Friday, March 11, 2011

Creative destruction

Boyes posting on the reaction to fracking is an excellent illustration of the impact and reaction to creative destruction. As the process of innovation and creativity is actualized the prospect of change is unsettling. This sense of discomfort is amplified by the threat that change poses to those who are successful under the existing regime.

That said, the role played by education at any level in confronting creative destruction is significant. One perspective of the role of education is to create independent thinking and provide a framework for examining alternative points of view. In fact, this ideal lies at the heart of the economic way of thinking - trying to understand costs and benefits, the incentive and institutional framework that shapes incentives and costs and an analysis of the consequences of choice.

Another view of education, explicated by Sowell, Hayek and others, is indoctrination. That is, as in the case that Boyes reports, schools can present and advocate for an ideology. The point of view presented by the elementary school teacher is one based on fear of change, distrust of emergent processes and hostility to change.

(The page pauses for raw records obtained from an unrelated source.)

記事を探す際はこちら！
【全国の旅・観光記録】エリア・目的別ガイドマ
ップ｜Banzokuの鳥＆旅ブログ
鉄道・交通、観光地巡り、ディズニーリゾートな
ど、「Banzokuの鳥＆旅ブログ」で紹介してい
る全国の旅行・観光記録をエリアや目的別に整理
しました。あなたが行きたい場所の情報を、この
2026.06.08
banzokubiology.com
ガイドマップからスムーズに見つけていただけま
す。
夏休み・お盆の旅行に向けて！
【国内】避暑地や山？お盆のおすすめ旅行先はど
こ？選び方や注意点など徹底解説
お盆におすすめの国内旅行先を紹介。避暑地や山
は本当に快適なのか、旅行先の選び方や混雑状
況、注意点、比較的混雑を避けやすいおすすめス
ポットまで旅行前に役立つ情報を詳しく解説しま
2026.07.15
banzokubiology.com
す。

Boyes and I have explored the moral content of economics and this case is an excellent opportunity to consider the moral framework offered by the economic way of thinking and to juxtapose the economic way of thinking with an ideological view that mobilizes to oppose creative destruction in favor of a static view. Further, the static view favored by those who control or seek to control is a narrow one premised on the false premise of egalitarianism.

I am anxious to explore this juxtaposition in an effort to better understand those who would deny progress or change.